This part of the city’s water supply system services about 8.6 million people in New York City and about 500,000 in Westchester, such as in New Rochelle, White Plains and Yonkers — who are connected to the city’s system at Kensico Reservoir or facilities to the south. Democratic state Assemblyman Tom Abinanti represents the district where the project will be undertaken.
“It’s important that we keep our water system as modernized as possible,” Abinanti says. “Clean water is the lifeblood of our community, and being sure that it continues to flow so that when we turn on the tap clean water is flowing out is very important.”
And Republican state Senator Terrence Murphy says the project will render vital improvements to the infrastructure while creating jobs for local workers.
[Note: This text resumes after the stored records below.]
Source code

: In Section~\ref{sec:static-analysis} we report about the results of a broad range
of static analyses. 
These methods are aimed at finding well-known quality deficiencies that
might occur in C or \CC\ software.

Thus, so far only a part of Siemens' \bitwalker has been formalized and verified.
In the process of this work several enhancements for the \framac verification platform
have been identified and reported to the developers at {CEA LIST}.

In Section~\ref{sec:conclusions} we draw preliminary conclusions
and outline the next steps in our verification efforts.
Word of the Westchester project comes as DEP’s billion-dollar Delaware Aqueduct repair project is under way to address two leaks in the 85-mile aqueduct. It’s the DEP’s largest ever repair project and involves construction of a bypass tunnel across the Hudson River, from Orange to Dutchess County.
Meantime, Bosch says the DEP has another Westchester project that will begin in the fall, in Valhalla. After 9/11, DEP closed the road over Kensico Dam that is now open as a pedestrian path.
“We had to take a look at what effect that had on traffic on local roads and see if there was any mitigation the city should do. And the results of that study were that there is mitigation we should do,” says Bosch. “So later this fall, people who live in that part of Valhalla will see a project started where we’re going to do some improvements to crosswalks, traffic signals, signs, intersections. So there’s going to be a lot of roadwork that DEP is overseeing in that area.”
Assemblyman Abinanti’s district includes Valhalla. He says closing the road to vehicular traffic has had a major impact on the community.
“But I recognize that preserving our drinking water is more important than the inconvenience that it has caused all of us,” says Abinanti. “I, myself, have had some significant inconveniences having to go way out of the way to get from one side of my district to the other, but it’s important that we preserve drinking water. And I’m just hopeful that the steps they are taking are sufficient.”
Bosch says the Valhalla project will cost about $6 million.